Coronavirus update – April 21st

Coronavirus update – April 21st

Bottom Line: This daily update is designed to put everything in perspective with straight-forward facts. No hyperbole, no misinformation, no nonsense. We entered the week with renewed optimism of the peak in cases being behind us nationwide and Monday did nothing to take away from that thought. Overall new case count, though still high, is below the trailing two-week trend line which is important to President Trump’s 3-phase plan for reopening.With several states meeting the phase 1 requirements, Georgia, Louisiana, South Carolina and Tennessee announced phase 1 reopening plans. Meanwhile, President Trump signed an executive order temporarily suspending new immigration into the United States until the national emergency has ended. We have data driven progress evidenced across the country as May has the appearance of being a much better month for us and likely people around the world. 

Here’s where we stand as of now...


  • 2,484,314 – 170,501 deaths – 652,761 recovered


  • 792,938 cases – 42,518 deaths – 72,389 recovered


  • 27,058 cases – 823 deaths (specific Florida recoveries aren’t disclosed)

We’ve experienced over 70,000 additional diagnosed cases and over 5,000 deaths worldwide on Monday.

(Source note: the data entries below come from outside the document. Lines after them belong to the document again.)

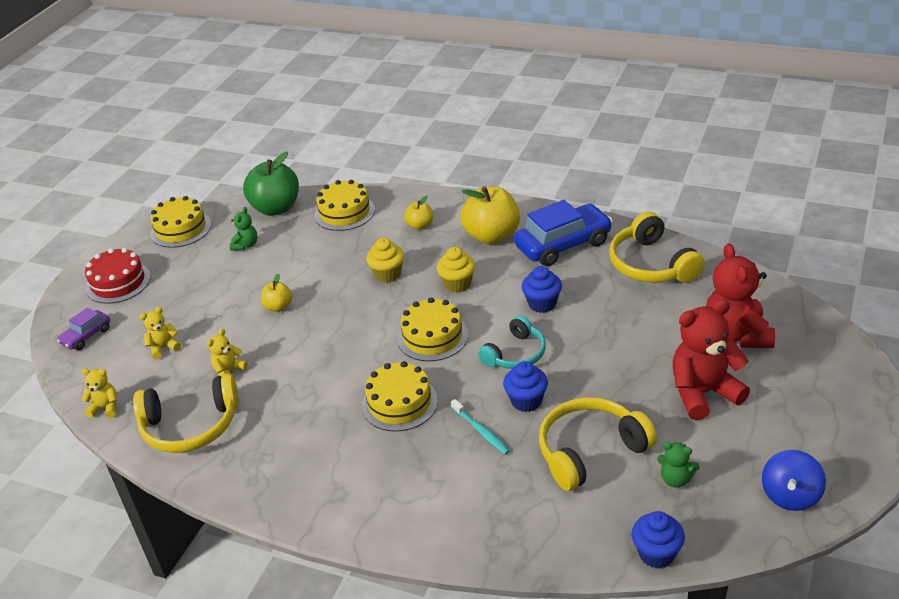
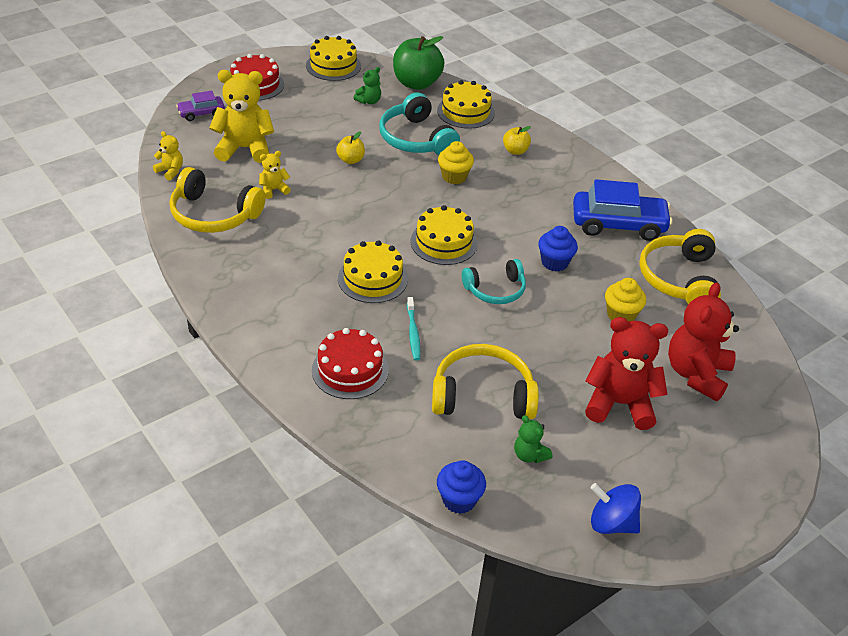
camera: 25 degrees right, 5 degrees up
(164, 348) = (245, 149): yellow teddy bear -> yellow teddy bear, size x2.06
(322, 258) = (416, 139): none -> turquoise headphones
(456, 497) = (350, 370): none -> red cake
(457, 284) = (501, 212): yellow cupcake -> yellow cupcake (621, 315)
(492, 236) = (565, 188): yellow apple -> none
(526, 401) = (469, 330): blue cupcake -> none
(790, 496) = (611, 523): blue spinning top -> blue spinning top turned 60 degrees clockwise

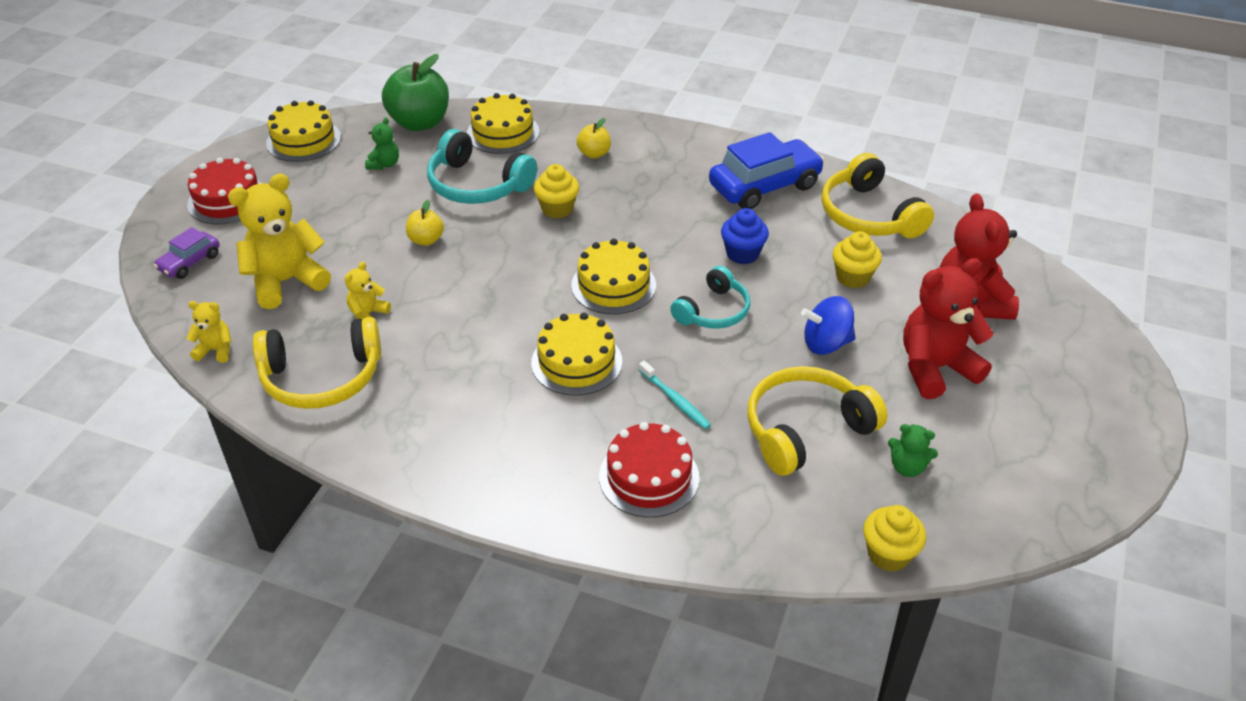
camera: 30 degrees left, 0 degrees up
(459, 500) = (888, 554): blue cupcake -> yellow cupcake
(611, 523) = (1041, 492): blue spinning top -> blue spinning top (826, 343)

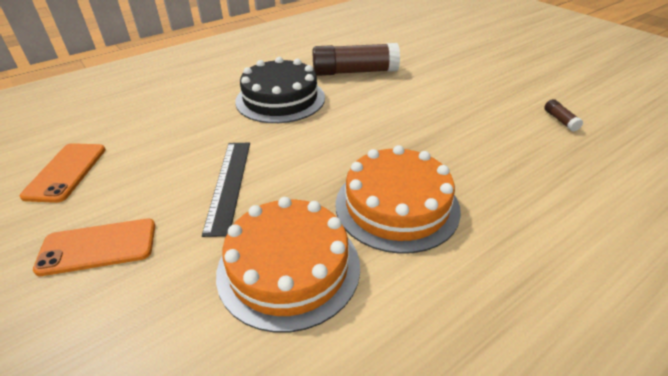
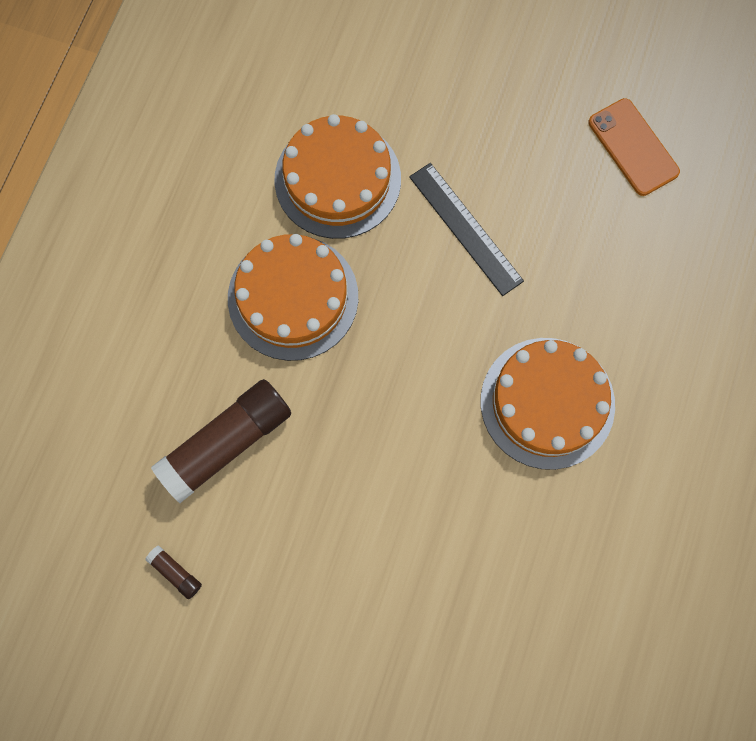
camera: 145 degrees right, 35 degrees up
(98, 247) = (499, 106): orange phone -> none
(280, 99) = (547, 402): black cake -> orange cake
(354, 72) = (506, 542): brown glue stick -> brown glue stick (227, 443)

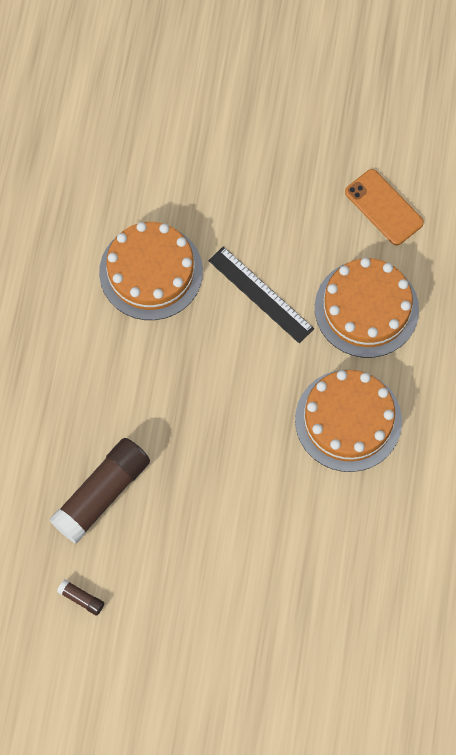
camera: 10 degrees left, 5 degrees down
(293, 297) = (132, 372): orange cake -> orange cake (366, 308)

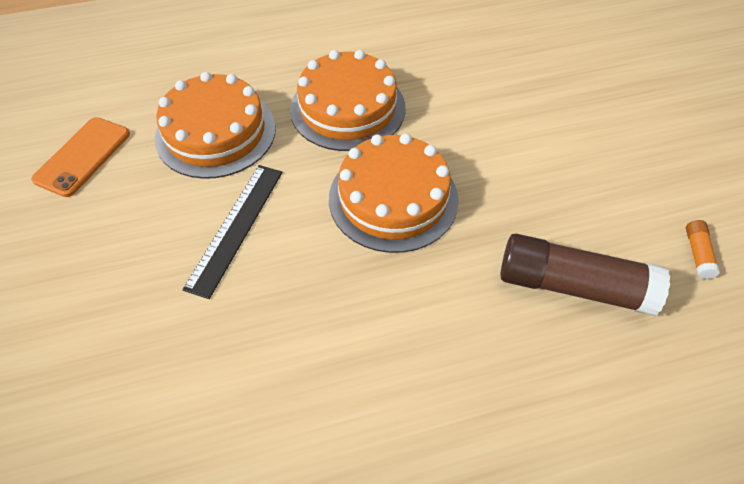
camera: 115 degrees left, 15 degrees down
(81, 599) = (697, 253): brown glue stick -> orange glue stick
(151, 272) = (251, 361): orange cake -> orange cake (393, 198)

The news has been improving but clearly, we're not in the clear with the virus yet. In the United States, we had over 28,000 new cases and nearly 2,000 deaths. For the month of April, COVID-19 remains the top estimated cause of death in the United States.

The most disconcerting aspect of the virus remains the death/recovery rate based on closed cases. With nearly 825,000 closed cases, the death rate remained at 21% for a 16th-consecutive day. This after having reached a low of 6% in early March. More optimistically, new research suggests many COVID cases result in mild symptoms – likely showing we’ll have an overall outcome considerably better than those numbers currently suggest. Much is still unknown about why some are hit so hard by the virus while others aren’t. We’ve seen the death rate rise as the reach of the virus grows. The common pattern with the virus spreading is an increase in death rates with vulnerable early on, followed by improving rates overtime as people begin to recover.